▸ Tâches demandées:
(1) Présentez sous forme de liste le paragraphe de l'extrait qui commence par « En revanche, nous nous dirigeons », en conservant ses faits principaux.
(2) Traduisez en anglais cette phrase de l'extrait : « Je crois que ce qui structure cet ordre est une forme de clause anti-hégémonique. »
(3) D'après l'extrait, combien d'États membres compte l'ONU ?

▸ Extrait fourni:

════════════════

Dans l’analyse du monde, nous sommes passés par plusieurs phases. D’abord, nous l’avons défini par « l’anarchie », puis par son caractère « unipolaire ». Lorsqu’il a été visible que les Américains n’étaient pas omnipotents, le monde a été qualifié de « multipolaire ». Cela signifiait qu’il était divisé entre aristocraties de mastodontes (Chine, Russie, Inde, Brésil, Nigéria, États-Unis, etc.). Cela a conduit les Européens à eux-mêmes devenir un mastodonte, pour être à la hauteur des autres. La communauté internationale s’est construite selon ce principe, avec un Conseil de Sécurité aristocratique au sein des Nations Unies. À la surprise générale, cela n’a pas fonctionné. L’Amérique latine ne souhaitait pas être représentée par le Brésil, comme l’Afrique ne souhaitait être représentée par le Nigéria ni l’Italie par l’Allemagne. La réalité est ainsi la suivante : 200 États membres de l’ONU qui, chacun, œuvrent pour ne pas être oubliés.

Le monde est donc est un ordre complexe, à la fois global et national. Je crois que ce qui structure cet ordre est une forme de clause anti-hégémonique. Les Américains s’en sont rendu compte à leurs dépens : en jouant aux gendarmes du monde, pour « répandre la démocratie », ils ont subi de lourds échecs et ont souvent répandu le chaos. Les États-Unis ont ainsi de moins en moins de velléités hégémoniques, d’autant que le pays a une tradition isolationniste.

En revanche, nous nous dirigeons probablement, à échéance de quelques décennies, vers un monde polarisé entre la Chine et les États-Unis, car ce sont les deux grandes puissances qui sortent du lot. La question est alors de savoir s’ils polariseront le monde chacun de leur côté, auquel cas l’humanité a du souci à se faire, ou bien s’ils parviendront à préserver un monde pluriel. L’Europe et la France peuvent jouer un rôle essentiel à cet égard.

« La construction européenne est fille de la Guerre froide, depuis que cette guerre est finie, elle n’a plus de raison d’être. »

Pensez-vous qu’une politique courageuse d’indépendance pourrait revenir ?

════════════════

▸ Enregistrements fournis:
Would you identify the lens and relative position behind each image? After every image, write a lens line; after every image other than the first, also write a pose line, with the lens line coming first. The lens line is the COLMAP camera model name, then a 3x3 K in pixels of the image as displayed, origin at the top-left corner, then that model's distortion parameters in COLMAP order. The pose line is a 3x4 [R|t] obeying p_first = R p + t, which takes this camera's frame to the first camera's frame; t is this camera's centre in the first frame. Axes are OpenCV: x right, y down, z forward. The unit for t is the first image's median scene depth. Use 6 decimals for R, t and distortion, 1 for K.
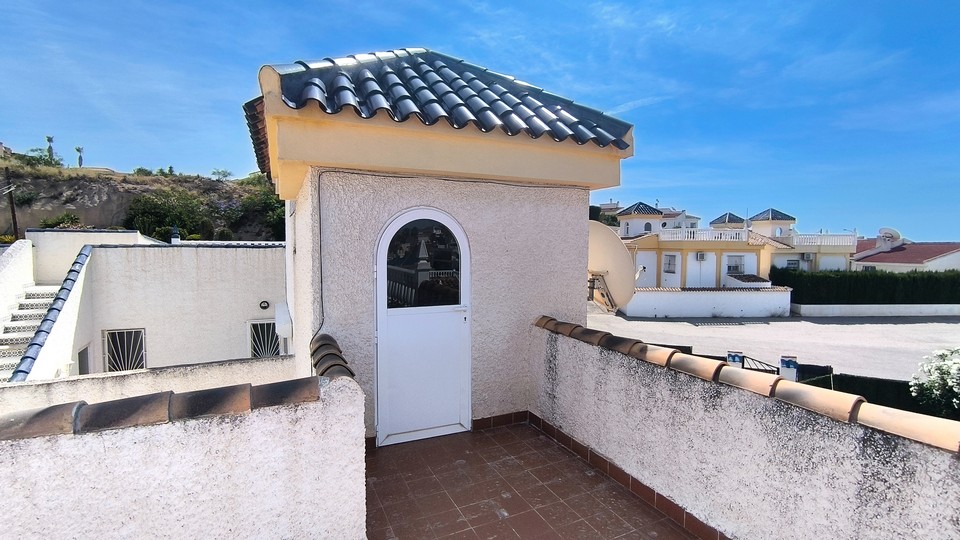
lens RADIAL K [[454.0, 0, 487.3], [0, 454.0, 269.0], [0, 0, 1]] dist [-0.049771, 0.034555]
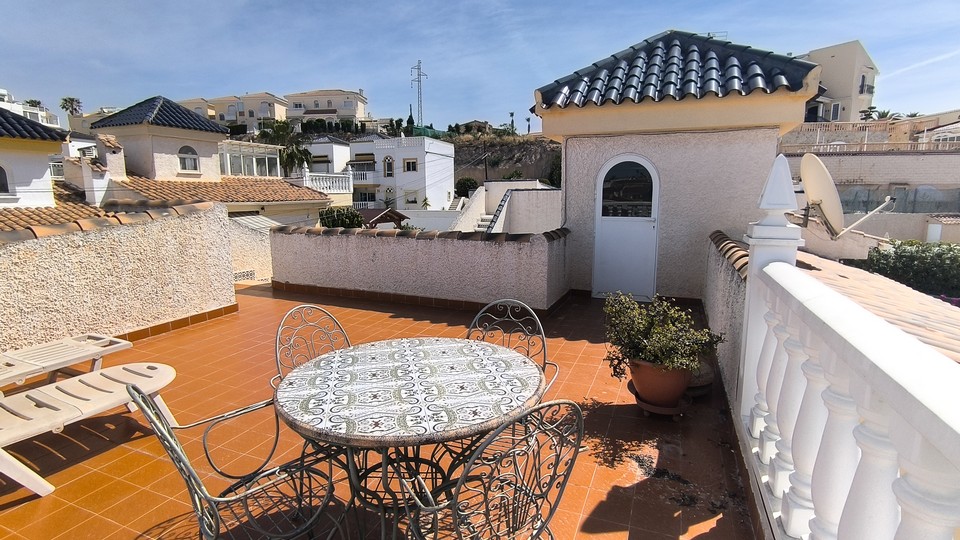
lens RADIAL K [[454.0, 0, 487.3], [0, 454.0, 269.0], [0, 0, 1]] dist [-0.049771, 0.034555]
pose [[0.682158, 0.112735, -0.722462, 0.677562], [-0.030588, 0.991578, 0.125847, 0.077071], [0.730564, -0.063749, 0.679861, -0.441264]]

════════════════

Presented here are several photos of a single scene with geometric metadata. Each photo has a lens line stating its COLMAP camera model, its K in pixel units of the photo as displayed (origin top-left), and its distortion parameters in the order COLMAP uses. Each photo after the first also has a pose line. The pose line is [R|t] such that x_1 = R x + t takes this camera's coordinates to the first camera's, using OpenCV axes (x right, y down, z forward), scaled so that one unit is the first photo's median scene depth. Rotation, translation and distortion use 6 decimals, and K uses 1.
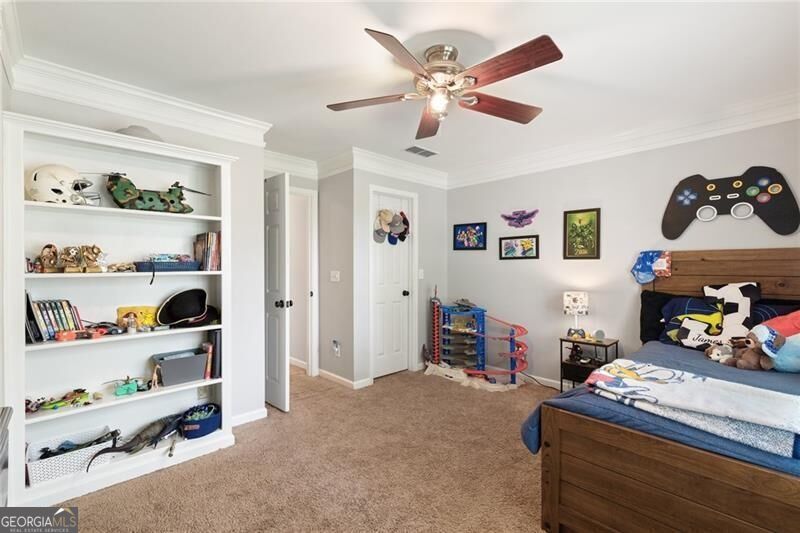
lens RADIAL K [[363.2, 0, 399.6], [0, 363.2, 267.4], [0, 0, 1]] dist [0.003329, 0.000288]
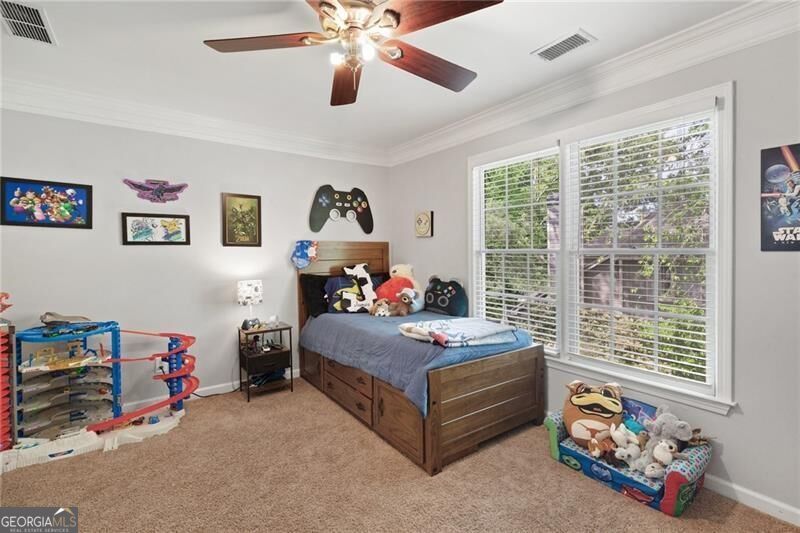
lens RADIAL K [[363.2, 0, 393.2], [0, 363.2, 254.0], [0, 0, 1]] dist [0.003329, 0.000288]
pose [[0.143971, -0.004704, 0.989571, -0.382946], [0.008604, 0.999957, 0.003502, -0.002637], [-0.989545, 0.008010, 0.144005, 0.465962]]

════════════════

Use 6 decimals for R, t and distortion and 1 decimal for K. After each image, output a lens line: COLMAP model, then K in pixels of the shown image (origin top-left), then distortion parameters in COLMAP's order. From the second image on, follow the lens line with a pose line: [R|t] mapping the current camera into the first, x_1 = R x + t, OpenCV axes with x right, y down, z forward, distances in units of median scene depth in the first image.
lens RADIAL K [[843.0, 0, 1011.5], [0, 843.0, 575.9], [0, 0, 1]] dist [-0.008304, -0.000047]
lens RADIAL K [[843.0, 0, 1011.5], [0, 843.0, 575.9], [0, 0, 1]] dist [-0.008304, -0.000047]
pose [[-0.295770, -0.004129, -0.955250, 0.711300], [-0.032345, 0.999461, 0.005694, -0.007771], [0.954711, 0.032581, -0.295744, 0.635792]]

════════════════

▸ Réponses par point:
(1)
- D'ici quelques décennies, le monde va probablement se polariser entre la Chine et les États-Unis, les deux grandes puissances qui sortent du lot.
- Reste à savoir s'ils polariseront le monde chacun de leur côté, ce qui serait inquiétant pour l'humanité, ou s'ils préserveront un monde pluriel.
- L'Europe et la France peuvent jouer un rôle essentiel à cet égard.

(2) I believe that what structures this order is a form of anti-hegemonic clause.

(3) 200 États membres.